> _ACTIVITY_
Extract each line of the data below exactly as written.

> _INFORMATION GIVEN_
:::

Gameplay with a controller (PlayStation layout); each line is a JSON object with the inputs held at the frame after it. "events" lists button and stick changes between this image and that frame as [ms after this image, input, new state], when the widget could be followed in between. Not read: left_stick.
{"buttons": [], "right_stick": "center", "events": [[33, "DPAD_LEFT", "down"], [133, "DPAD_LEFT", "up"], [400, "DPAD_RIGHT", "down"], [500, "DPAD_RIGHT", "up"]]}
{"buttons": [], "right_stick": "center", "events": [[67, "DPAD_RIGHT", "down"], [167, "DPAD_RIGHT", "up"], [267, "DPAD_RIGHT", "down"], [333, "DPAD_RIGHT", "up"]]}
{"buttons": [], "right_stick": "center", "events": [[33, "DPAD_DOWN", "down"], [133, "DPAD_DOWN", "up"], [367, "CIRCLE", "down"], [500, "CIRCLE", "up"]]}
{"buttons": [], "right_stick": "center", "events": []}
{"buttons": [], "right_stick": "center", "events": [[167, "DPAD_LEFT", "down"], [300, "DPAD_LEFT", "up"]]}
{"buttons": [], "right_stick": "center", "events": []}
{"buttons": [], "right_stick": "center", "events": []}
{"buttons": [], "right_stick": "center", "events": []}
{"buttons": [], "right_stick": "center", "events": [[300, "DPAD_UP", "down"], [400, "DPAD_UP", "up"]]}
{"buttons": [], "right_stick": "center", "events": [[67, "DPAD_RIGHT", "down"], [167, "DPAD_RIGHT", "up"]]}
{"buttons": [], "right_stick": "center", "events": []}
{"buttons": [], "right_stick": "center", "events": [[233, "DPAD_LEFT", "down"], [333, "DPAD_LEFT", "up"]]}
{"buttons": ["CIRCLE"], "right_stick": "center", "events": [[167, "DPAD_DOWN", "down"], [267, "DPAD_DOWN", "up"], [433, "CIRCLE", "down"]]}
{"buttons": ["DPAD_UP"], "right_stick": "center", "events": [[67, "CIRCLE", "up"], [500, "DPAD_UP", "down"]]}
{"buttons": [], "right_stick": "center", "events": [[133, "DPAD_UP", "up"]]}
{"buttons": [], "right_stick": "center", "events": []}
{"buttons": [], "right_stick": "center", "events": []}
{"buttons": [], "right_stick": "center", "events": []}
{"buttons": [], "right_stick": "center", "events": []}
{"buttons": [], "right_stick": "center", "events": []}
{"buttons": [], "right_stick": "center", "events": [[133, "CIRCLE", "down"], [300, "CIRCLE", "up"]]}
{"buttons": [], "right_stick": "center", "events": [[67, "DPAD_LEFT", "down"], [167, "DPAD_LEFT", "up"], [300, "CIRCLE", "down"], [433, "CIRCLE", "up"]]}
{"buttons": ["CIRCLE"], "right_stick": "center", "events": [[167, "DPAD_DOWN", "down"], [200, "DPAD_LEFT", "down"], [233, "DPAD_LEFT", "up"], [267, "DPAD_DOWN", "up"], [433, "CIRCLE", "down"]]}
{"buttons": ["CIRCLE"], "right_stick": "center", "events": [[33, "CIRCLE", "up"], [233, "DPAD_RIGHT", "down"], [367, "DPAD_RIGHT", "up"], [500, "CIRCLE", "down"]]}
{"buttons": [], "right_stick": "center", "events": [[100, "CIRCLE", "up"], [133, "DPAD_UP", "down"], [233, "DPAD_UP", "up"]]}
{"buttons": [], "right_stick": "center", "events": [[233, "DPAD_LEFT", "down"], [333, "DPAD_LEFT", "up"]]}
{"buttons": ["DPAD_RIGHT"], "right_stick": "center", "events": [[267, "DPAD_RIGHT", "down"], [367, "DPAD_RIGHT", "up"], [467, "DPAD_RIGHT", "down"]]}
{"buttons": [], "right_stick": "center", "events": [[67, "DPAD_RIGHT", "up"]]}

:::

> _ANSWER TO THE PROBLEM_
Gameplay with a controller (PlayStation layout); each line is a JSON object with the inputs held at the frame after it. "events" lists button and stick changes between this image and that frame as [ms after this image, input, new state], when the widget could be followed in between. Not read: left_stick.
{"buttons": [], "right_stick": "center", "events": [[33, "DPAD_LEFT", "down"], [133, "DPAD_LEFT", "up"], [400, "DPAD_RIGHT", "down"], [500, "DPAD_RIGHT", "up"]]}
{"buttons": [], "right_stick": "center", "events": [[67, "DPAD_RIGHT", "down"], [167, "DPAD_RIGHT", "up"], [267, "DPAD_RIGHT", "down"], [333, "DPAD_RIGHT", "up"]]}
{"buttons": [], "right_stick": "center", "events": [[33, "DPAD_DOWN", "down"], [133, "DPAD_DOWN", "up"], [367, "CIRCLE", "down"], [500, "CIRCLE", "up"]]}
{"buttons": [], "right_stick": "center", "events": []}
{"buttons": [], "right_stick": "center", "events": [[167, "DPAD_LEFT", "down"], [300, "DPAD_LEFT", "up"]]}
{"buttons": [], "right_stick": "center", "events": []}
{"buttons": [], "right_stick": "center", "events": []}
{"buttons": [], "right_stick": "center", "events": []}
{"buttons": [], "right_stick": "center", "events": [[300, "DPAD_UP", "down"], [400, "DPAD_UP", "up"]]}
{"buttons": [], "right_stick": "center", "events": [[67, "DPAD_RIGHT", "down"], [167, "DPAD_RIGHT", "up"]]}
{"buttons": [], "right_stick": "center", "events": []}
{"buttons": [], "right_stick": "center", "events": [[233, "DPAD_LEFT", "down"], [333, "DPAD_LEFT", "up"]]}
{"buttons": ["CIRCLE"], "right_stick": "center", "events": [[167, "DPAD_DOWN", "down"], [267, "DPAD_DOWN", "up"], [433, "CIRCLE", "down"]]}
{"buttons": ["DPAD_UP"], "right_stick": "center", "events": [[67, "CIRCLE", "up"], [500, "DPAD_UP", "down"]]}
{"buttons": [], "right_stick": "center", "events": [[133, "DPAD_UP", "up"]]}
{"buttons": [], "right_stick": "center", "events": []}
{"buttons": [], "right_stick": "center", "events": []}
{"buttons": [], "right_stick": "center", "events": []}
{"buttons": [], "right_stick": "center", "events": []}
{"buttons": [], "right_stick": "center", "events": []}
{"buttons": [], "right_stick": "center", "events": [[133, "CIRCLE", "down"], [300, "CIRCLE", "up"]]}
{"buttons": [], "right_stick": "center", "events": [[67, "DPAD_LEFT", "down"], [167, "DPAD_LEFT", "up"], [300, "CIRCLE", "down"], [433, "CIRCLE", "up"]]}
{"buttons": ["CIRCLE"], "right_stick": "center", "events": [[167, "DPAD_DOWN", "down"], [200, "DPAD_LEFT", "down"], [233, "DPAD_LEFT", "up"], [267, "DPAD_DOWN", "up"], [433, "CIRCLE", "down"]]}
{"buttons": ["CIRCLE"], "right_stick": "center", "events": [[33, "CIRCLE", "up"], [233, "DPAD_RIGHT", "down"], [367, "DPAD_RIGHT", "up"], [500, "CIRCLE", "down"]]}
{"buttons": [], "right_stick": "center", "events": [[100, "CIRCLE", "up"], [133, "DPAD_UP", "down"], [233, "DPAD_UP", "up"]]}
{"buttons": [], "right_stick": "center", "events": [[233, "DPAD_LEFT", "down"], [333, "DPAD_LEFT", "up"]]}
{"buttons": ["DPAD_RIGHT"], "right_stick": "center", "events": [[267, "DPAD_RIGHT", "down"], [367, "DPAD_RIGHT", "up"], [467, "DPAD_RIGHT", "down"]]}
{"buttons": [], "right_stick": "center", "events": [[67, "DPAD_RIGHT", "up"]]}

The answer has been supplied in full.